Some researchers suggest that post-vaccination symptoms share some similarities with two known medical conditions. The first one is small fiber neuropathy, an uncommon chronic condition that affects a person’s ability to sense pain. This results in numbness, painful tingling, or burning sensations in the feet and hands[2].

The second one is a condition called postural orthostatic tachycardia syndrome (POTS)[3,4]. This condition specifically affects people when they transition from lying down to standing up, causing muscle weakness, fast heart rate, fatigue, and brain fog.

About half of the cases of small fiber neuropathy are caused by underlying medical conditions, with diabetes being the most common cause. The other half of the cases happen for no known reason. It is also unknown what causes POTS, and no diagnostic tests are available. These limitations make it difficult to study the potential connection between these conditions and COVID-19 vaccination.

To date, only a few studies have addressed long-term symptoms after COVID-19 vaccination.

One preprint uploaded to medRxiv on 17 May 2022 evaluated symptoms of neuropathy after COVID-19 vaccination in 23 participants[5]. The authors found a variety of neuropathic symptoms following COVID-19 vaccination that improved when treated with corticosteroids in some patients. Corticosteroids are a type of anti-inflammatory drug that also reduces the activity of the immune system. This led the authors to hypothesize that the symptoms observed might be the result of immune reactions, similar to what happens in COVID-19 patients. But these results haven’t been published in a scientific journal yet.

In December 2022, a team at Cedars-Sinai Medical Center published a study analyzing the occurrence of POTS in almost 285,000 people who had received a COVID-19 vaccine[6]. The study found that the rate of POTS symptoms was 33% higher within the 90 days following vaccination than in the three months before. However, it also found that the rate of POTS symptoms was much higher (52%) after SARS-CoV-2 infection.

REQUIRED ACTION:
Print the passage of the post-vaccination symptoms text without changes, starting at the words "Some researchers suggest" and stopping after "feet and hands[2].". The listing that comes next is separate material and is not part of the text.

MATERIAL SHOWN:
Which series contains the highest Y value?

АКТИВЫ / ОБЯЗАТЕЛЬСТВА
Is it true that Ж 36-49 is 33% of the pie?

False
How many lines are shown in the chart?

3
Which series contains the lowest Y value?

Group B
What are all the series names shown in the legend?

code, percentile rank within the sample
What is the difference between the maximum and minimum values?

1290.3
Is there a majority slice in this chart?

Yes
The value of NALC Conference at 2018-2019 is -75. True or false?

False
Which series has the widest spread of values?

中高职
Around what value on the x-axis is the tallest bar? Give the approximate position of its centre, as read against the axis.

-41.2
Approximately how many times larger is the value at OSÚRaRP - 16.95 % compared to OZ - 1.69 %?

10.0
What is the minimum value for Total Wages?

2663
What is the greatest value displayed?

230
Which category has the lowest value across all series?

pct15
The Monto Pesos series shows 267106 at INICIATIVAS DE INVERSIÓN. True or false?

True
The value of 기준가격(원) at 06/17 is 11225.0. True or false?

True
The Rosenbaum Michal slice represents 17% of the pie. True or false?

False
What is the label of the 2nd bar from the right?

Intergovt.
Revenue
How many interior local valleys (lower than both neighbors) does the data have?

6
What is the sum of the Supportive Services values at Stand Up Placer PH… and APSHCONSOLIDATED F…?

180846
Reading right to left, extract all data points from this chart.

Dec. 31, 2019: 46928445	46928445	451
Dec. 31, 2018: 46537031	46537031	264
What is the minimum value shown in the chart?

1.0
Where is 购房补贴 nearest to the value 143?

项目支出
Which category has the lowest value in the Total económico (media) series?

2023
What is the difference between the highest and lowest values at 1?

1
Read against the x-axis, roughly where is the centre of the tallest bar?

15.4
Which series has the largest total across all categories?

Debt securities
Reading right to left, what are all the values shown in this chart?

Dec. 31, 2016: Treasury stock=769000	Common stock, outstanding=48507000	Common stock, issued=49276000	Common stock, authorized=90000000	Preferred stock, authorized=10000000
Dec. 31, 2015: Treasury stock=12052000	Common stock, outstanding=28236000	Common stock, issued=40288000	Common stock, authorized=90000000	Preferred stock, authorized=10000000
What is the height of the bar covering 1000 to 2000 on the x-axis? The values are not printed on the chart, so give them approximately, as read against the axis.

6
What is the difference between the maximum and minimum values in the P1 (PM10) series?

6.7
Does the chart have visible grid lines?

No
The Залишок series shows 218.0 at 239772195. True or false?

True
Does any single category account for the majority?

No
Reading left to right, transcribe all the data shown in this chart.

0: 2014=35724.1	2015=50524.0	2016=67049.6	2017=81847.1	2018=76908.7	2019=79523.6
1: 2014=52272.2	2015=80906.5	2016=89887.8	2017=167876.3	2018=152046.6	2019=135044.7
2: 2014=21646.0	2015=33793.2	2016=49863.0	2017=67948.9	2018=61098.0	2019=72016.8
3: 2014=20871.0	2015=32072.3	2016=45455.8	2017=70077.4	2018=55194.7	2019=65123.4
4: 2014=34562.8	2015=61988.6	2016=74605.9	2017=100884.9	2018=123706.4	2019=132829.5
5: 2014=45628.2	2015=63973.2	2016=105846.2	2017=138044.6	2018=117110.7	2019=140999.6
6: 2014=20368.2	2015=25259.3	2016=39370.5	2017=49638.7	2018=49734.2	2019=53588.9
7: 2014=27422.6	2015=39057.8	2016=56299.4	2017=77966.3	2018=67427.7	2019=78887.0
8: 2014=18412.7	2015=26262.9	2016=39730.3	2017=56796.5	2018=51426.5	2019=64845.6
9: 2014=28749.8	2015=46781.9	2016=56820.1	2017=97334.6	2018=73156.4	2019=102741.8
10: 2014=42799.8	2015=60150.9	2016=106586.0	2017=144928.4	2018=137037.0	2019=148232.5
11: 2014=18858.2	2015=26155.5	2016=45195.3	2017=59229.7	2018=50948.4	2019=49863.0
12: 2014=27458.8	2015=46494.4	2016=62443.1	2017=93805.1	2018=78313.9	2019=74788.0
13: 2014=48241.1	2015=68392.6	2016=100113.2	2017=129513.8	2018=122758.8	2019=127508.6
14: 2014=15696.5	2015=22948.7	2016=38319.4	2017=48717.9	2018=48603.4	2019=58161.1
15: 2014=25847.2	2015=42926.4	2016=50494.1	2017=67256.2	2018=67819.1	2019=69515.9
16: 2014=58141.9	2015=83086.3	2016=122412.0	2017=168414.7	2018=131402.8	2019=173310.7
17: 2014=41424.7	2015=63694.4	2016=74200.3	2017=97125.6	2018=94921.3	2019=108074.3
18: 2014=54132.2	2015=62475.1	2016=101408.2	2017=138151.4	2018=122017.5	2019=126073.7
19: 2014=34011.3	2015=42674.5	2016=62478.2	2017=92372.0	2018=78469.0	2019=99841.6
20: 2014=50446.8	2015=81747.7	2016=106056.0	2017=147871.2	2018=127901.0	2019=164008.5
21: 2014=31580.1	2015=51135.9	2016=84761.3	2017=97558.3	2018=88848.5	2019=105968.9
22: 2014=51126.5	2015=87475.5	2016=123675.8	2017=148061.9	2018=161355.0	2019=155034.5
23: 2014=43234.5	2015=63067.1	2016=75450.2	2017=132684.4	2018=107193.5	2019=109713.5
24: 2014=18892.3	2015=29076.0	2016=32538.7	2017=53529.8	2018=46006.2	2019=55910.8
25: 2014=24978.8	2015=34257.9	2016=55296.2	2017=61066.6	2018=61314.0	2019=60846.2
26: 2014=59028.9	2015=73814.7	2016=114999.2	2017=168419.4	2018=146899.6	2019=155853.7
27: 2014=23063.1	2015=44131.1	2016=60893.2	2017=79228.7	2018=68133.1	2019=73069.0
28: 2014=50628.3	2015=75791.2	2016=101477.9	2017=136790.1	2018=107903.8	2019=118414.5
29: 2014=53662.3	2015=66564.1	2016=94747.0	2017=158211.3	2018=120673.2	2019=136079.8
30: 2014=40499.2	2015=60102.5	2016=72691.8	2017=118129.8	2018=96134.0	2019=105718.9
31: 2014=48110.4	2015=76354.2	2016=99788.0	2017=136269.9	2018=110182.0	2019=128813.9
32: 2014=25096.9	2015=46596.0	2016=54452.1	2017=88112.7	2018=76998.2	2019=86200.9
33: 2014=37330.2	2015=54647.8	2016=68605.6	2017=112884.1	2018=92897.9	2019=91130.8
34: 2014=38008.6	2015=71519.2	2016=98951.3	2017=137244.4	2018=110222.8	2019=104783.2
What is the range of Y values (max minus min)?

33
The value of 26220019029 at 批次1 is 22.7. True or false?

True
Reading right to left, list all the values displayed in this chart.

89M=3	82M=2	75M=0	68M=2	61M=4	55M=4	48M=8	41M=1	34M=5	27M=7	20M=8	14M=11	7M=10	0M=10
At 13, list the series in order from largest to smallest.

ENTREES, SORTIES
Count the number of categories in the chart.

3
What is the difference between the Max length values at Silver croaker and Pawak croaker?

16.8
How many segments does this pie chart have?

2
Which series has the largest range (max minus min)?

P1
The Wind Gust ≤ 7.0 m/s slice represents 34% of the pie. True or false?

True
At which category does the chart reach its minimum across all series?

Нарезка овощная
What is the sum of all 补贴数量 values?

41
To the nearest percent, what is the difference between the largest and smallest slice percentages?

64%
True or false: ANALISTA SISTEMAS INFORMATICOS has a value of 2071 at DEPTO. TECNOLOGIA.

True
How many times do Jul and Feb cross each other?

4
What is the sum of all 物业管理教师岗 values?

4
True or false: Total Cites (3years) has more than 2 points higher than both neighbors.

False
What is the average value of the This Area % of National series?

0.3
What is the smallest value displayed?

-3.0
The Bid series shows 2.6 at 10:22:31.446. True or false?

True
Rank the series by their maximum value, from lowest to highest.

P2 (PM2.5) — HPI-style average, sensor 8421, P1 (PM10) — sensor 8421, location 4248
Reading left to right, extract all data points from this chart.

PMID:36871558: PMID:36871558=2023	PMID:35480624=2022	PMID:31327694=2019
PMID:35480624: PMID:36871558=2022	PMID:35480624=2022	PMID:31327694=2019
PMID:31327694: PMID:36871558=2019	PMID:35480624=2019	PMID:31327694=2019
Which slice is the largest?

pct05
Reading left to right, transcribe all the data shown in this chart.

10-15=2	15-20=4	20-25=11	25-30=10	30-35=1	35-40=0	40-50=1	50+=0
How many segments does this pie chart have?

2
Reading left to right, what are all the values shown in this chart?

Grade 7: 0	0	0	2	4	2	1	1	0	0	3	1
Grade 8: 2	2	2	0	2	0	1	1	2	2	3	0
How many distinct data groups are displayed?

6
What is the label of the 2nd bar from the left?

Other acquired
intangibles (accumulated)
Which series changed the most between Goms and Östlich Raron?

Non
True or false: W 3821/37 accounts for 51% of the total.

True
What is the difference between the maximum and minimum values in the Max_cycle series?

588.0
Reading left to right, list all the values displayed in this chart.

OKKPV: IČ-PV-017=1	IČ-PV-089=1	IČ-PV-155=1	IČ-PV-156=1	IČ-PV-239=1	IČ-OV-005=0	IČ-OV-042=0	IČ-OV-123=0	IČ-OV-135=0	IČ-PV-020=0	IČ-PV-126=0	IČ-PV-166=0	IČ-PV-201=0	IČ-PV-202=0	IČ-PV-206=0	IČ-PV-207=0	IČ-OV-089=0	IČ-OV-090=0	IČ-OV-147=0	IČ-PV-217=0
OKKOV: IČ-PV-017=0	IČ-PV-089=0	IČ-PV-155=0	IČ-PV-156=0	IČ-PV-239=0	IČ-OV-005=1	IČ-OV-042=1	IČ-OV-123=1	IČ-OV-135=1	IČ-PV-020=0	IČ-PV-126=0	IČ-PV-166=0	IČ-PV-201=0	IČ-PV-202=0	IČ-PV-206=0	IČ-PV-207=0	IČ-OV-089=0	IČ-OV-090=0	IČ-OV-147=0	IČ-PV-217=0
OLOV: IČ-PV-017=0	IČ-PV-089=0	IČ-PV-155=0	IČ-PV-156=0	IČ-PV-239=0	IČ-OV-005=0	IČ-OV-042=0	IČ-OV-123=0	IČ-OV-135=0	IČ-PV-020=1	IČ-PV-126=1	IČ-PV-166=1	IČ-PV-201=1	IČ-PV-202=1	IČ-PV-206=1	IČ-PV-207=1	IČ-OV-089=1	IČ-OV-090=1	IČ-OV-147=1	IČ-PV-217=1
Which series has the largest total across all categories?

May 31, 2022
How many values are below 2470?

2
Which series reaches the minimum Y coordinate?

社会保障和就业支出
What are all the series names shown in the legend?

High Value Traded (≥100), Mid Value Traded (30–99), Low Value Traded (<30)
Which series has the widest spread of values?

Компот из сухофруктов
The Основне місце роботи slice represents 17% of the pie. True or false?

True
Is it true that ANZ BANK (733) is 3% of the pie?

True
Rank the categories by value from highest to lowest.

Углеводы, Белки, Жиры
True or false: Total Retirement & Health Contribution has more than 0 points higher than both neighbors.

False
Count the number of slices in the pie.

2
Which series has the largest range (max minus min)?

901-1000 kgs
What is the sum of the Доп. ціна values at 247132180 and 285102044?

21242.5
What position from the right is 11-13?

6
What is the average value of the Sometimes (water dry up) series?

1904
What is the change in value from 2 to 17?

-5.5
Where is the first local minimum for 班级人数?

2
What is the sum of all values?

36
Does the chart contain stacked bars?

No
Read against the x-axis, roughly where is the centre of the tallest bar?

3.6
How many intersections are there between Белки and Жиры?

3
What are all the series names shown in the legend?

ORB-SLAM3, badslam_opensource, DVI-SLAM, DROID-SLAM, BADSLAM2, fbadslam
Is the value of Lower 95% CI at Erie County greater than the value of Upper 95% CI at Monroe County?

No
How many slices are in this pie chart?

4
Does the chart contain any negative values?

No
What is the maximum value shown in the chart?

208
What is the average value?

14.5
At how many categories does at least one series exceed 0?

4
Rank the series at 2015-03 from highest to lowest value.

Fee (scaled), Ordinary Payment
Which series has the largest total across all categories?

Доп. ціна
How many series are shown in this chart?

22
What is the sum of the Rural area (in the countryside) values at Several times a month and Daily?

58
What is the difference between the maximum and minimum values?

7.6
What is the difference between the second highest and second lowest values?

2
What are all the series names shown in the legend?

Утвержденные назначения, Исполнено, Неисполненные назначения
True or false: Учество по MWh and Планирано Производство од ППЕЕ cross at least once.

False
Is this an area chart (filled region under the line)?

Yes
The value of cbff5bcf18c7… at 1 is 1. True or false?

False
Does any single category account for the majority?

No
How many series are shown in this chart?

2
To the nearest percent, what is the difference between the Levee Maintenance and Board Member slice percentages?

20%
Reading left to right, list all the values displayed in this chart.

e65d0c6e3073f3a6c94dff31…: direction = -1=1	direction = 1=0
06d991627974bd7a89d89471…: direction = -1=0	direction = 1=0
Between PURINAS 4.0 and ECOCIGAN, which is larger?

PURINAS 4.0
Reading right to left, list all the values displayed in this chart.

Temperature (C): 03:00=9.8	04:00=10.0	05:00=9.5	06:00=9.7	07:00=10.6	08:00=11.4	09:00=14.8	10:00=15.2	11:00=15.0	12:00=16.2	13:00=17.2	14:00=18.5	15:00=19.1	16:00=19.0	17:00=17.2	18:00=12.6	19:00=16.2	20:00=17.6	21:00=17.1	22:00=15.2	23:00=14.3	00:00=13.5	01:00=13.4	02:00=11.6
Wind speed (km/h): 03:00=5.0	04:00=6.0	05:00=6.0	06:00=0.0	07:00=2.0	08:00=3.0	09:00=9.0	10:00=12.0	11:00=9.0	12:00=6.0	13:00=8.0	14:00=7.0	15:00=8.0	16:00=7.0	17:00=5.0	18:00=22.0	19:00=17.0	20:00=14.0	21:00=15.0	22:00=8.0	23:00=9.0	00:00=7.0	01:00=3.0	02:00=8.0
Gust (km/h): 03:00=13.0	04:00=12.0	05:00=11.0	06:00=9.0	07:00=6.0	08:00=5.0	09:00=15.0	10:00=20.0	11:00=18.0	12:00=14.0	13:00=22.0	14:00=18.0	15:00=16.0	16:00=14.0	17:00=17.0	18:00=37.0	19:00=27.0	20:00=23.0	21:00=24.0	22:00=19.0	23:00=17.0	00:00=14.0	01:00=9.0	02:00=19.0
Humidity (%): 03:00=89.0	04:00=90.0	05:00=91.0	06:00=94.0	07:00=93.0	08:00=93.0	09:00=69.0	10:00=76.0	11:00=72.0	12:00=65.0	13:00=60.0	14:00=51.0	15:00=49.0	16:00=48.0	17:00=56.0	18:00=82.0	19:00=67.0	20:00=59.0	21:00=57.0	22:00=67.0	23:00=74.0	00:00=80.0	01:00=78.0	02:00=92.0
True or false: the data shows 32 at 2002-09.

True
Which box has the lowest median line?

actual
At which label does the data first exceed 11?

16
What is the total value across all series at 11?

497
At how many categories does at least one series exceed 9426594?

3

SOLUTION TO THIS TASK:
Some researchers suggest that post-vaccination symptoms share some similarities with two known medical conditions. The first one is small fiber neuropathy, an uncommon chronic condition that affects a person’s ability to sense pain. This results in numbness, painful tingling, or burning sensations in the feet and hands[2].